Honest moms: Sending a child to school is a big step for the parent and kid
Robyn Rison and Jean Hardiman are both raising little ones -- Robyn, two boys ages 4 and 2, and Jean, two girls ages 5 and 3 (with a grown stepdaughter as well). They decided to save some of their daily parenting conversations for posterity.
JEAN: You ever have one of those moments when you think you can play it cool and you absolutely cannot? I found myself in one of those a couple weeks ago, on my 5-year-old's last day at the daycare where she's been since she was tiny. I felt strong, felt good. Walked in to hand a thank you card to her teacher for being so amazing and good to my girl, and I kind of started straight-up bawling. Gasping for breath. Snot pouring. You get the picture.

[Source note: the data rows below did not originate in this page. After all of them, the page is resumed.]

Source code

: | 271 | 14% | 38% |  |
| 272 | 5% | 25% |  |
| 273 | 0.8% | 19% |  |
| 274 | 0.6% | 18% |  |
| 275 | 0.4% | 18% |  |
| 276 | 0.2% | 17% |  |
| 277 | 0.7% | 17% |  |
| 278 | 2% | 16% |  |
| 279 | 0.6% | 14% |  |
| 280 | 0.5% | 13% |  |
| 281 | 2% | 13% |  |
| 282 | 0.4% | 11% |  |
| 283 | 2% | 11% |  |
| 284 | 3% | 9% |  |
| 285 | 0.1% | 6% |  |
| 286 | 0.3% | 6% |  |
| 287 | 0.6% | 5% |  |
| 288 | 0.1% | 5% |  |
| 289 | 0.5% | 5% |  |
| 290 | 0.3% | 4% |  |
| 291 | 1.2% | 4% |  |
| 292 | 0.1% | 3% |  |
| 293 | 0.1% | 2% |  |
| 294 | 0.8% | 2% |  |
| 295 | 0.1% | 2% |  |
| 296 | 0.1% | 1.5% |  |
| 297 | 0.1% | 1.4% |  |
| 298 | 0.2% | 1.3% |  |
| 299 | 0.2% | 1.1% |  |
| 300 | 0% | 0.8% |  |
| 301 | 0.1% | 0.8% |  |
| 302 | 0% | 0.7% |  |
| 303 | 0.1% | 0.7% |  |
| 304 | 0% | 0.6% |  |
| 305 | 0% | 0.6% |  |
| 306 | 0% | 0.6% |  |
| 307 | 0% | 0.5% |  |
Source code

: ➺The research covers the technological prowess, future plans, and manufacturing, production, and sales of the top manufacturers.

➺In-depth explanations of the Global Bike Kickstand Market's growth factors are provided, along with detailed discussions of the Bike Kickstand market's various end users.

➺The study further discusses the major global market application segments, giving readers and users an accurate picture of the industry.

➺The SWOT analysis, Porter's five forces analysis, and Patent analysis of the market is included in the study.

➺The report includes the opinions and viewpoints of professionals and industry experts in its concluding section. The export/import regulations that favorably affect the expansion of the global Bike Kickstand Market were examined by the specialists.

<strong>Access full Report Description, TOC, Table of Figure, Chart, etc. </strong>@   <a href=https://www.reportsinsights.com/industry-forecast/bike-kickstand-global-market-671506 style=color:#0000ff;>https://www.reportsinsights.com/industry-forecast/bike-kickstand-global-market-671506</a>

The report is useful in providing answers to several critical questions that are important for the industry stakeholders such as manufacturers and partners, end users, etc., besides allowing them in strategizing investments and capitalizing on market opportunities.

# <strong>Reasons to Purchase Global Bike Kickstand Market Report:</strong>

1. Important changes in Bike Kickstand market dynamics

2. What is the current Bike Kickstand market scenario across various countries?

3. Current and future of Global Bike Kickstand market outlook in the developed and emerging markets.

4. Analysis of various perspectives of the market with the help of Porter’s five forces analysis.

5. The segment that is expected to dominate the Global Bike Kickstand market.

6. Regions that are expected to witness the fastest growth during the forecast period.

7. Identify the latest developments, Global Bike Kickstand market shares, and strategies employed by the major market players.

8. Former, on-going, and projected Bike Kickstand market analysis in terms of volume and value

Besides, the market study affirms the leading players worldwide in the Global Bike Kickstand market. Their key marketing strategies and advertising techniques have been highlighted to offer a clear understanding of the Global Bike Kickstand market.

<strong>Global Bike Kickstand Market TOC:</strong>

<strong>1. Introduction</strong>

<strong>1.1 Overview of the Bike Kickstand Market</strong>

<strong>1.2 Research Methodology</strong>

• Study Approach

Having had my kids in daycare since they were just a couple months old, I didn't think starting kindergarten would be that big of a change. (Insert maniacal laughter here.) I've since discovered a strange irony for working mothers. The first day you drop your baby off at a daycare/babysitter's is traumatic. How in the world can you leave your treasure here with these people who aren't you? Well, guess what. The last day is just as traumatic. I suddenly came to realize how deep my trust was in the wonderful teachers and caregivers she's had. I realized how important her friends she's made there are to her, and how so much would change as preschool classmates head to different elementary schools this month. All these things that are familiar will change. And I apparently can't handle that kind of change without a good cry.
Don't get me wrong. I'm excited about her new school and her fantastic kindergarten teacher. I can't wait for her to learn all this new, exciting stuff, and I've met some nice parents of her classmates already. As far as I can tell, the start of kindergarten is going swimmingly, but that does not make the start of kindergarten less of an emotional roller coaster for this mom.
My daughter can be shy, so I find myself wondering if she'll tell someone when she has to use the bathroom, and how long it will take her to make new friends. I even worry that she's too tired without a nap, when the girl has never been a nap-lover. Even as an infant, I used to lay her down and sneak away from her crib "Mission Impossible" style to try to get a half hour to myself. Suddenly I'm worried that she wants to nap?
All these things I had stopped worrying about at her daycare, I'm flipping out about now. Am I crazy?
ROBYN: Yes, you're totally crazy, but that has nothing to do with your kids. OK, I'm teasing. You are no more crazy than any of the rest of us. My general nature would be to make relentless fun of you, but I can't because (since we're "honest moms") I cried last week when some of my oldest son's friends were at daycare for their last day. There. I said it. I cried and there were witnesses. It's out there now and I can't take it back. I guess when kindergarten time rolls around for us next year I'll just be a puddle. I mean he's been friends with those kids his entire life. I've watched those children grow up, like I've watched yours grow up. It's hard even though we've been dropping them off somewhere everyday since they were a couple of months old.
I suppose it's just another example of how they grow and that they don't really belong to us. We just get to guide them for a while. I'm guessing every step gets harder because the stakes get higher. Change is hard and so is letting go of some control. That's what all this is, isn't it? We drop them off and have to give up some control and trust the people we have chosen. Once they start going to school I guess we have to start the process of trusting our children - and trusting that we ourselves are doing OK at this parenting thing.
Go ahead and cry Jean. I'll join you.
JEAN: Must pull myself together. Must remember that my daughter most certainly can handle things on her own. Thanks for the good advice, trusty life coach. Now pass the Puffs.